Data supplied START

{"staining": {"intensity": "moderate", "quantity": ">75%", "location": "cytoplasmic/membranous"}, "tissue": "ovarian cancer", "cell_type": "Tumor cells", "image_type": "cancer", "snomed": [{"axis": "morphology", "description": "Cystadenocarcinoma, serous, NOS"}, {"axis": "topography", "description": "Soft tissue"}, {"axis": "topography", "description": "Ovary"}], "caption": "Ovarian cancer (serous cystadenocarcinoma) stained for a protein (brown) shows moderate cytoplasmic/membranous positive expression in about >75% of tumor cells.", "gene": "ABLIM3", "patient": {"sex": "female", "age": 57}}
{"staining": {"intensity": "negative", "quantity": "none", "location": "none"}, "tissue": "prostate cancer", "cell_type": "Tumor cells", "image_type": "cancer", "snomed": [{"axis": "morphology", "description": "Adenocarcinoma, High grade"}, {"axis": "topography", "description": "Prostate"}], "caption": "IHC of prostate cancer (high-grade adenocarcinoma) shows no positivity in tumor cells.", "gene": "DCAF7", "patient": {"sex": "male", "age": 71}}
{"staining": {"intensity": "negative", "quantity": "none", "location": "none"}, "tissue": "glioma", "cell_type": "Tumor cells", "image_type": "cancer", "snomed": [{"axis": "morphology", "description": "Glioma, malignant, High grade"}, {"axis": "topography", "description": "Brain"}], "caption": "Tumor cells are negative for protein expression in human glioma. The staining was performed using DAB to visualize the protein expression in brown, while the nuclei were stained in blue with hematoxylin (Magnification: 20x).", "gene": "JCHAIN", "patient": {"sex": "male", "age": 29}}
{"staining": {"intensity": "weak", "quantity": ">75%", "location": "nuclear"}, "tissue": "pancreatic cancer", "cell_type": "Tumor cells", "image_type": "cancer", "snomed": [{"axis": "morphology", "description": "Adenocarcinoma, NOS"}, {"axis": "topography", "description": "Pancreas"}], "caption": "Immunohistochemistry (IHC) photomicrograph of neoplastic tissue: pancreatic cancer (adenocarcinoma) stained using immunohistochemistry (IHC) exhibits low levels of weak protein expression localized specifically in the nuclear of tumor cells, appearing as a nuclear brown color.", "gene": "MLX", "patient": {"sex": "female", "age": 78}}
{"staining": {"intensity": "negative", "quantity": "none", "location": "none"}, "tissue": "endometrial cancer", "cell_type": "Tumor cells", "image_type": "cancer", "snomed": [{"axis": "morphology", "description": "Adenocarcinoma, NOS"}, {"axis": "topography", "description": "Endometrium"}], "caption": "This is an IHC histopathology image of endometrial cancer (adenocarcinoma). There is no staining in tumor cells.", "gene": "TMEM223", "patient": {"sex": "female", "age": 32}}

Data supplied END

§ **Your goal**
Exact copies of every record are required.

§ **Response**
{"staining": {"intensity": "moderate", "quantity": ">75%", "location": "cytoplasmic/membranous"}, "tissue": "ovarian cancer", "cell_type": "Tumor cells", "image_type": "cancer", "snomed": [{"axis": "morphology", "description": "Cystadenocarcinoma, serous, NOS"}, {"axis": "topography", "description": "Soft tissue"}, {"axis": "topography", "description": "Ovary"}], "caption": "Ovarian cancer (serous cystadenocarcinoma) stained for a protein (brown) shows moderate cytoplasmic/membranous positive expression in about >75% of tumor cells.", "gene": "ABLIM3", "patient": {"sex": "female", "age": 57}}
{"staining": {"intensity": "negative", "quantity": "none", "location": "none"}, "tissue": "prostate cancer", "cell_type": "Tumor cells", "image_type": "cancer", "snomed": [{"axis": "morphology", "description": "Adenocarcinoma, High grade"}, {"axis": "topography", "description": "Prostate"}], "caption": "IHC of prostate cancer (high-grade adenocarcinoma) shows no positivity in tumor cells.", "gene": "DCAF7", "patient": {"sex": "male", "age": 71}}
{"staining": {"intensity": "negative", "quantity": "none", "location": "none"}, "tissue": "glioma", "cell_type": "Tumor cells", "image_type": "cancer", "snomed": [{"axis": "morphology", "description": "Glioma, malignant, High grade"}, {"axis": "topography", "description": "Brain"}], "caption": "Tumor cells are negative for protein expression in human glioma. The staining was performed using DAB to visualize the protein expression in brown, while the nuclei were stained in blue with hematoxylin (Magnification: 20x).", "gene": "JCHAIN", "patient": {"sex": "male", "age": 29}}
{"staining": {"intensity": "weak", "quantity": ">75%", "location": "nuclear"}, "tissue": "pancreatic cancer", "cell_type": "Tumor cells", "image_type": "cancer", "snomed": [{"axis": "morphology", "description": "Adenocarcinoma, NOS"}, {"axis": "topography", "description": "Pancreas"}], "caption": "Immunohistochemistry (IHC) photomicrograph of neoplastic tissue: pancreatic cancer (adenocarcinoma) stained using immunohistochemistry (IHC) exhibits low levels of weak protein expression localized specifically in the nuclear of tumor cells, appearing as a nuclear brown color.", "gene": "MLX", "patient": {"sex": "female", "age": 78}}
{"staining": {"intensity": "negative", "quantity": "none", "location": "none"}, "tissue": "endometrial cancer", "cell_type": "Tumor cells", "image_type": "cancer", "snomed": [{"axis": "morphology", "description": "Adenocarcinoma, NOS"}, {"axis": "topography", "description": "Endometrium"}], "caption": "This is an IHC histopathology image of endometrial cancer (adenocarcinoma). There is no staining in tumor cells.", "gene": "TMEM223", "patient": {"sex": "female", "age": 32}}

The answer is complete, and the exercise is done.